Friday, 28 March 2014

Pertanyaan untuk paper pertama (analisis pribadi + referensi)

1.   JELASKAN "CYBERSPACE" SEBAGAI SEBUAH RUANG BUDAYA BAGI MANUSIA

Kita dapat merasakan terjadinya percepatan proses aktivitas kehidupan dalam era globalisasi ini. Dunia pun seakan-akan melipat dirinya. Manusia tidak perlu lagi menghabiskan banyak waktu untuk bepergian dari satu tempat ke tempat lainnya. Tidak perlu lagi menunggu untuk mendapatkan informasi tentang keadaan suatu daerah di wilayah yang jauh dari tempatnya berada. Manusia tidak perlu lagi membaca banyak buku untuk menemukan suatu informasi yang dia butuhkan. Hal tersebut terjadi sejak perkembangan teknologi yang kian pesat, terutama sejak dimunculkannya internet secara global.
Apakah masyarakat Indonesia sudah siap menerima serangan elektronisasi yang dibawa oleh globalisasi melalui fasilitas internetnya? Jawabannya tergantung kepada para pelajar. Pelajar di sini berarti semua orang yang memiliki niat untuk belajar, tidak terpatok dalam batasan umur dan gelar ataupun jabatan, maka anak SD hingga orang-orang tua semuanya berperan dalam mempersiapkan Indonesia yang elektronis.
Perhatian terhadap perkembangan internet dan perannya dalam kehidupan manusia tak dapat lepas dari perkembangan Information Commnication Techlology (ICT) atau lebih dikenal di Indonesia dengan teknologi informasi dan komunikasi, sebab peran ICT terhadap berbagai bidang kehidupan sangatlah besar. Teknologi informasi dan komunikasi mampu mengubah cara orang berkomunikasi, cara orang bekerja, cara orang belajar atau dengan kata lain mengubah cara hidup. Penerapan ICT dalam kehidupan merupakan pintu gerbang dalam pembentukan kebudayaan baru, yaitu kebudayaan cyber.
Kebudayaan Cyber adalah kebudayaan yang terbentuk karena semakin membudayanya pelaksanaan hampir segala jenis aktivitas manusia di dunia cyber. Hal ini disebabkan karena telah terjadinya elektronisasi di hampir segala jenis aktivitas kehidupan manusia. Hal ini berarti semua manusia harus memiliki kemampuan untuk berinteraksi dengan alat-alat elektronis yang berteknologi tinggi sebab jika tidak maka manusia itu akan terpinggirkan dan menjadi manusia yang tidak berguna.
Penerapan ICT memiliki tantangan tersendiri. Masalah muncul ketika aktivitas yang berbasis ICT berinteraksi dengan orang-orang yang masih gagap teknologi. Proses komunikasi berbasis teknologi informasi akan terlihat tersendat, macet bahkan tak berfungsi ketika berhadapan dengan manusia-manusia yang belum terlalu akrab dengan komputer, jaringan dan internet.
Tantangan penerapan ICT dapat dikelompokkan ke dalam tiga kelompok, yaitu sarana dan prasarana, masyarakat dan individu. Tantangan yang ada dalam sarana prasarana antara lain adalah software yang digunakan untuk fasilitas pendukung ICT sebagian besar masih belum berbahasa Indonesia.
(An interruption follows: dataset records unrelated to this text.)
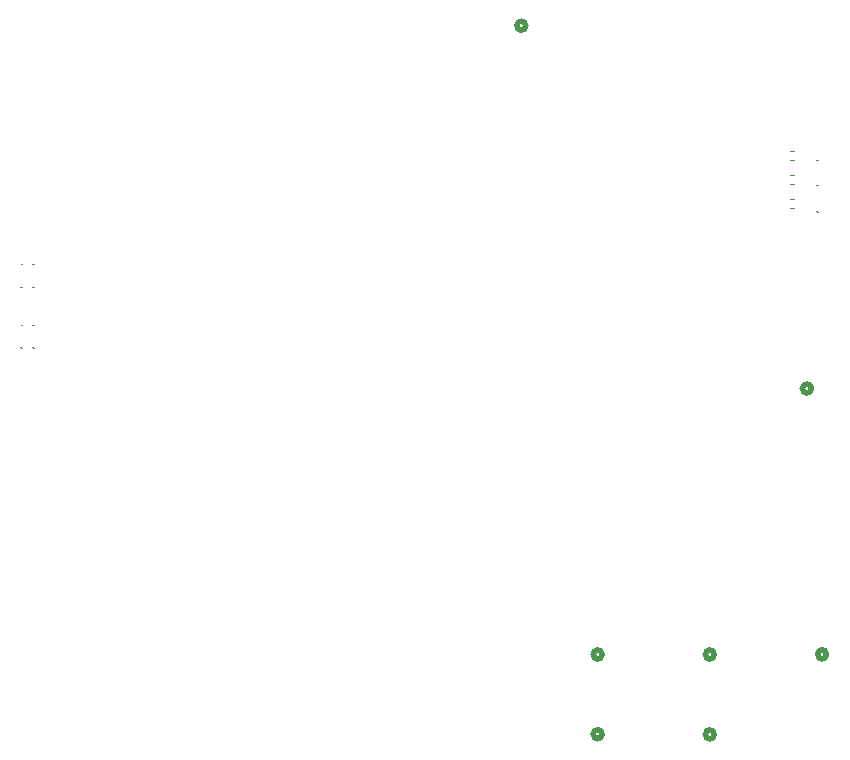
<source format=gbr>
%TF.GenerationSoftware,KiCad,Pcbnew,8.0.8*%
%TF.CreationDate,2025-03-20T13:14:25-05:00*%
%TF.ProjectId,ControllerPCB,436f6e74-726f-46c6-9c65-725043422e6b,rev?*%
%TF.SameCoordinates,Original*%
%TF.FileFunction,Legend,Bot*%
%TF.FilePolarity,Positive*%
%FSLAX46Y46*%
G04 Gerber Fmt 4.6, Leading zero omitted, Abs format (unit mm)*
G04 Created by KiCad (PCBNEW 8.0.8) date 2025-03-20 13:14:25*
%MOMM*%
%LPD*%
G01*
G04 APERTURE LIST*
%ADD10C,0.100000*%
%ADD11C,0.120000*%
%ADD12C,0.508000*%
G04 APERTURE END LIST*
D10*
%TO.C,D516*%
X94450000Y-106400000D02*
X94450000Y-106400000D01*
X94550000Y-106400000D02*
X94550000Y-106400000D01*
X94550000Y-106400000D02*
G75*
G02*
X94450000Y-106400000I-50000J0D01*
G01*
X94450000Y-106400000D02*
G75*
G02*
X94550000Y-106400000I50000J0D01*
G01*
%TO.C,D519*%
X94450000Y-111500000D02*
X94450000Y-111500000D01*
X94550000Y-111500000D02*
X94550000Y-111500000D01*
X94550000Y-111500000D02*
G75*
G02*
X94450000Y-111500000I-50000J0D01*
G01*
X94450000Y-111500000D02*
G75*
G02*
X94550000Y-111500000I50000J0D01*
G01*
%TO.C,D514*%
X93550000Y-104450000D02*
X93550000Y-104450000D01*
X93450000Y-104450000D02*
X93450000Y-104450000D01*
X93450000Y-104450000D02*
G75*
G02*
X93550000Y-104450000I50000J0D01*
G01*
X93550000Y-104450000D02*
G75*
G02*
X93450000Y-104450000I-50000J0D01*
G01*
D11*
%TO.C,R105*%
X158878642Y-97648300D02*
X158571360Y-97648300D01*
X158878642Y-96888300D02*
X158571360Y-96888300D01*
%TO.C,R106*%
X158878642Y-95610000D02*
X158571360Y-95610000D01*
X158878642Y-94850000D02*
X158571360Y-94850000D01*
D10*
%TO.C,D515*%
X93450000Y-106400000D02*
X93450000Y-106400000D01*
X93550000Y-106400000D02*
X93550000Y-106400000D01*
X93550000Y-106400000D02*
G75*
G02*
X93450000Y-106400000I-50000J0D01*
G01*
X93450000Y-106400000D02*
G75*
G02*
X93550000Y-106400000I50000J0D01*
G01*
D12*
%TO.C,J102*%
X136203000Y-84250000D02*
G75*
G02*
X135441000Y-84250000I-381000J0D01*
G01*
X135441000Y-84250000D02*
G75*
G02*
X136203000Y-84250000I381000J0D01*
G01*
D11*
%TO.C,R104*%
X158878642Y-99648300D02*
X158571360Y-99648300D01*
X158878642Y-98888300D02*
X158571360Y-98888300D01*
D10*
%TO.C,D107*%
X160925001Y-97750000D02*
X160925001Y-97750000D01*
X160825001Y-97750000D02*
X160825001Y-97750000D01*
X160825001Y-97750000D02*
G75*
G02*
X160925001Y-97750000I50000J0D01*
G01*
X160925001Y-97750000D02*
G75*
G02*
X160825001Y-97750000I-50000J0D01*
G01*
D12*
%TO.C,J104*%
X152163000Y-137484399D02*
G75*
G02*
X151401000Y-137484399I-381000J0D01*
G01*
X151401000Y-137484399D02*
G75*
G02*
X152163000Y-137484399I381000J0D01*
G01*
D10*
%TO.C,D517*%
X94550000Y-109600000D02*
X94550000Y-109600000D01*
X94450000Y-109600000D02*
X94450000Y-109600000D01*
X94450000Y-109600000D02*
G75*
G02*
X94550000Y-109600000I50000J0D01*
G01*
X94550000Y-109600000D02*
G75*
G02*
X94450000Y-109600000I-50000J0D01*
G01*
%TO.C,D518*%
X93550000Y-109600000D02*
G75*
G02*
X93450000Y-109600000I-50000J0D01*
G01*
X93450000Y-109600000D02*
G75*
G02*
X93550000Y-109600000I50000J0D01*
G01*
X93450000Y-109600000D02*
X93450000Y-109600000D01*
X93550000Y-109600000D02*
X93550000Y-109600000D01*
D12*
%TO.C,J103*%
X142669600Y-137484399D02*
G75*
G02*
X141907600Y-137484399I-381000J0D01*
G01*
X141907600Y-137484399D02*
G75*
G02*
X142669600Y-137484399I381000J0D01*
G01*
D10*
%TO.C,D104*%
X160925001Y-95630000D02*
X160925001Y-95630000D01*
X160825001Y-95630000D02*
X160825001Y-95630000D01*
X160825001Y-95630000D02*
G75*
G02*
X160925001Y-95630000I50000J0D01*
G01*
X160925001Y-95630000D02*
G75*
G02*
X160825001Y-95630000I-50000J0D01*
G01*
D12*
%TO.C,J105*%
X142669600Y-144234399D02*
G75*
G02*
X141907600Y-144234399I-381000J0D01*
G01*
X141907600Y-144234399D02*
G75*
G02*
X142669600Y-144234399I381000J0D01*
G01*
%TO.C,J301*%
X160381000Y-114968000D02*
G75*
G02*
X159619000Y-114968000I-381000J0D01*
G01*
X159619000Y-114968000D02*
G75*
G02*
X160381000Y-114968000I381000J0D01*
G01*
%TO.C,J109*%
X152163000Y-144250000D02*
G75*
G02*
X151401000Y-144250000I-381000J0D01*
G01*
X151401000Y-144250000D02*
G75*
G02*
X152163000Y-144250000I381000J0D01*
G01*
D10*
%TO.C,D520*%
X93450000Y-111500000D02*
X93450000Y-111500000D01*
X93550000Y-111500000D02*
X93550000Y-111500000D01*
X93550000Y-111500000D02*
G75*
G02*
X93450000Y-111500000I-50000J0D01*
G01*
X93450000Y-111500000D02*
G75*
G02*
X93550000Y-111500000I50000J0D01*
G01*
%TO.C,D513*%
X94550000Y-104450000D02*
X94550000Y-104450000D01*
X94450000Y-104450000D02*
X94450000Y-104450000D01*
X94450000Y-104450000D02*
G75*
G02*
X94550000Y-104450000I50000J0D01*
G01*
X94550000Y-104450000D02*
G75*
G02*
X94450000Y-104450000I-50000J0D01*
G01*
D12*
%TO.C,J106*%
X161669600Y-137468798D02*
G75*
G02*
X160907600Y-137468798I-381000J0D01*
G01*
X160907600Y-137468798D02*
G75*
G02*
X161669600Y-137468798I381000J0D01*
G01*
D10*
%TO.C,D111*%
X160925001Y-100000000D02*
X160925001Y-100000000D01*
X160825001Y-100000000D02*
X160825001Y-100000000D01*
X160825001Y-100000000D02*
G75*
G02*
X160925001Y-100000000I50000J0D01*
G01*
X160925001Y-100000000D02*
G75*
G02*
X160825001Y-100000000I-50000J0D01*
G01*
%TD*%
M02*

</source>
Kemungkinan terjadinya kebocoran informasi rahasia negara semakin besar, belum terlalu memasyarakatnya internet maupun alat-alat pendukung teknologi informasi terutama di daerah-daerah terpencil.
Tantangan penerapan ICT yang muncul dari sudut pandang kemasyarakatan adalah kurangnya SDM yang mampu untuk menjadi teknisi alat-alat yang mendukung penerapan ICT, kurangnya jumlah SDM yang memiliki keterampilan dan kemampuan untuk memanfaatkan informasi yang disediakan oleh teknologi informasi, masih tersendatnya komunikasi antarahli ICT untuk menyelesaikan masalah yang dihadapi sehari-hari, masih hidup dan dipertahankannya budaya-budaya negatif. Kebiasaan yang tidak baik dan mentalitas rendah dalam masyarakat Indonesia, misalnya korupsi, kolusi, kurangnya kedisiplinan terhadap peraturan, malas, pembajakan karya cipta (termasuk mencontek jawaban soal pada ujian), egois dan kapitalis yang mematikan fungsi sosial manusia karena selalu berorientasi kepada keuntungan material dan cenderung individualis yang sekuler, sosialis yang meniadakan sisi pribadi manusia dan menjadikan manusia hanya berfungsi sebagai makhluk komunal, kurang mengenal diri sendiri, kurang bertanggung jawab.
Pribadi yang berinteraksi dengan ICT pun memunculkan beberapa tantangan yang patut diperhitungkan, yaitu moral dan spiritualitas yang rendah pada sebagian besar rakyat Indonesia, masih adanya orang-orang yang phobia terhadap pertumbuhan dan penerapan teknologi informasi dan komunikasi yang diakibatkan oleh masih adanya mentalitas rendah, misalnya mempersulit yang mudah untuk keuntungannya sendiri.
Penerapan ICT di Indonesia terkait dengan e-lndonesia Initiative. E-lndonesia Initiative adalah suatu gerakan yang berkaitan dengan pembangunan teknologi dan komunikasi di Indonesia, baik usulan kebijakan, tesbed, pengendalian, pemantauan maupun kegiatan-kegiatan yang terkait lainnya, baik di pemerintahan, korporasi, sekolah maupun lembaga swadaya masyarakat. Tujuan kegiatan ini adalah tercapainya pembangunan teknologi informasi dan komunikasi yang selaras dengan pembangunan negara Republik Indonesia. Pembangunan e-commerce, e-education, e-government dll. perlu diteruskan dengan melihat pengalaman selama ini dan juga strategi pembangunan maupun penerapan yang lebih sesuai.
Konsep penerapan teknologi informasi dan komunikasi akan percuma jika tantangan yang ada dalam masyarakat dan pribadi bangsa Indonesia tidak kita tanggulangi. Hal itu pun akan makin parah jika peluang yang ada tidak kita manfaatkan. Penyambutan elektronisasi dalam segala bidang harus kita persiapkan dengan pembentukan budaya baru dalam diri bangsa Indonesia. Pembentukan budaya ini tidak berarti mengganti seluruh budaya yang ada, namun lebih cenderung kepada penggabungan budaya-budaya baik yang ada pada dua kebudayaan (kebudayaan internal dan kebudayaan eksternal) dengan tujuan terciptanya satu budaya unggul yang memanusiakan manusia dan menunjukkan manusia yang menjadi dirinya sendiri namun tetap sesuai fitrahnya.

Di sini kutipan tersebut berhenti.